--- Your task ---
Once you find the line with "pyautogui.press('ctrl+z')" in the entries below, print it and each line after it up to and including the line with "pyautogui.moveTo(353, 113); pyautogui.dragTo(346, 148)", exactly, without pictures.

--- Data records ---
────────────────
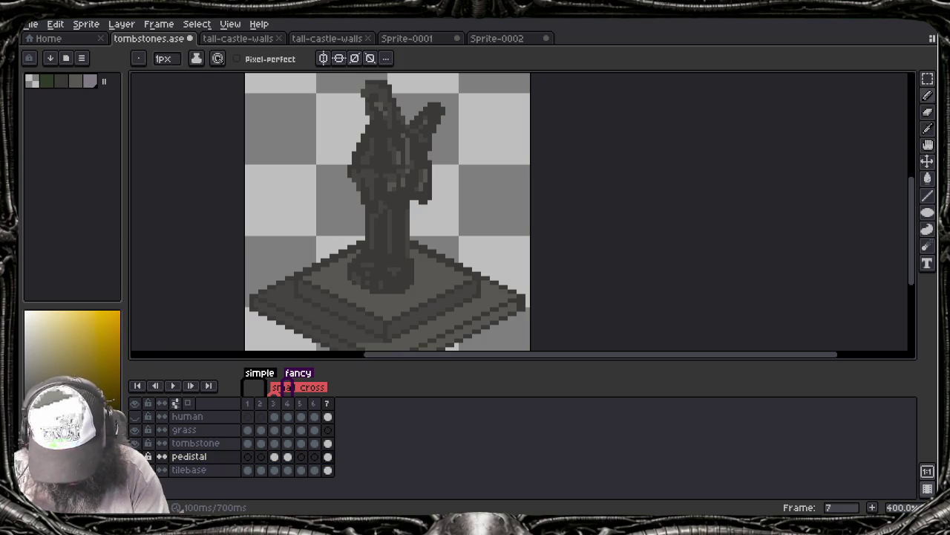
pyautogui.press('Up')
────────────────
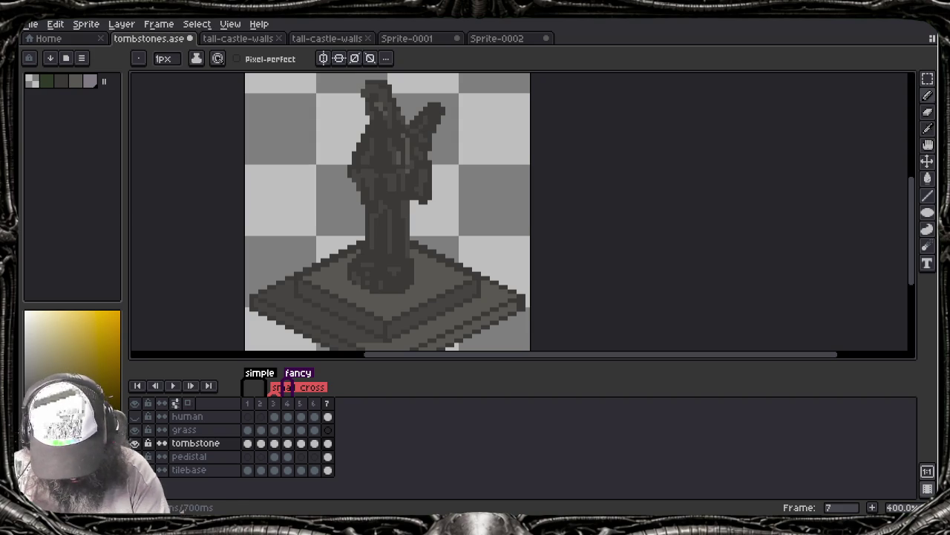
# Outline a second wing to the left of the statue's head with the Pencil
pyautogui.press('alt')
────────────────
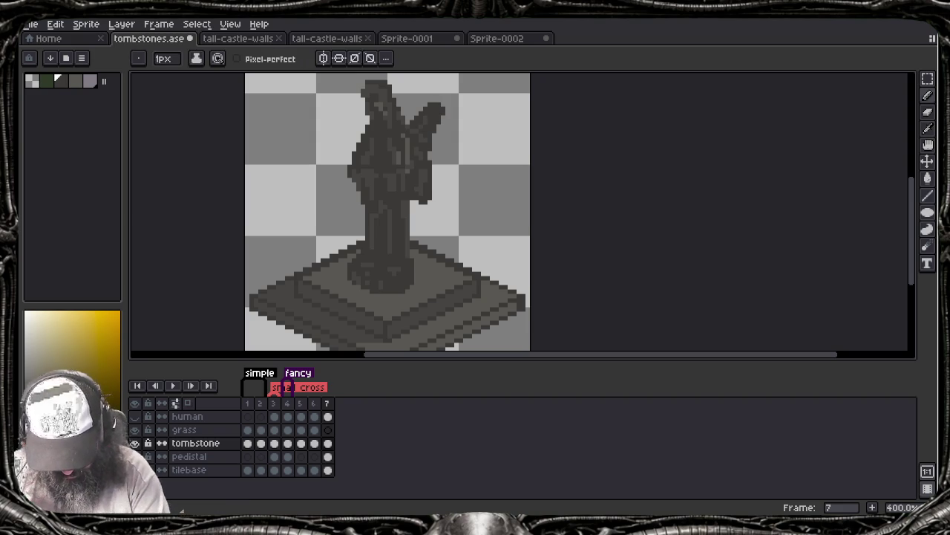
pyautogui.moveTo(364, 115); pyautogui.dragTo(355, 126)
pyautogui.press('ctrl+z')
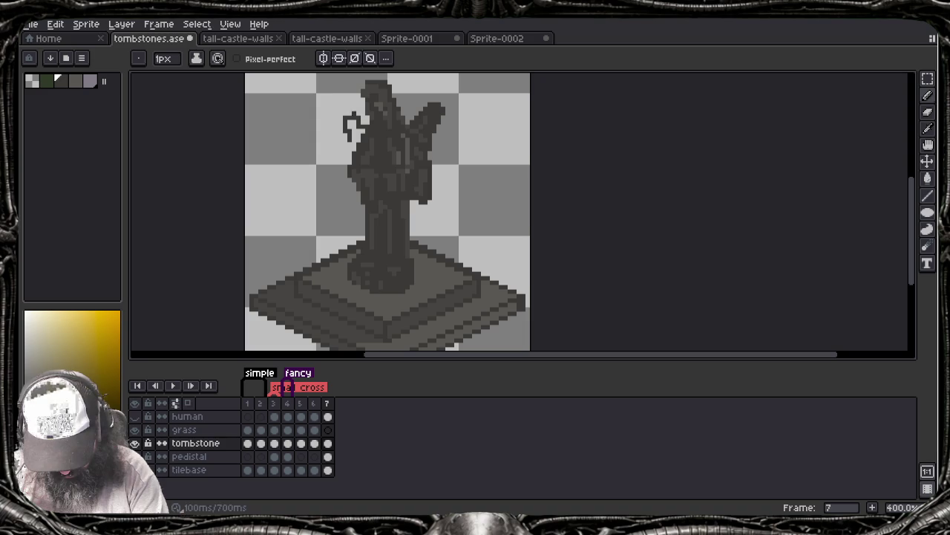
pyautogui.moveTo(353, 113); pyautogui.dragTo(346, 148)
────────────────
--- Answer for this exercise ---
pyautogui.press('ctrl+z')
pyautogui.moveTo(353, 113); pyautogui.dragTo(346, 148)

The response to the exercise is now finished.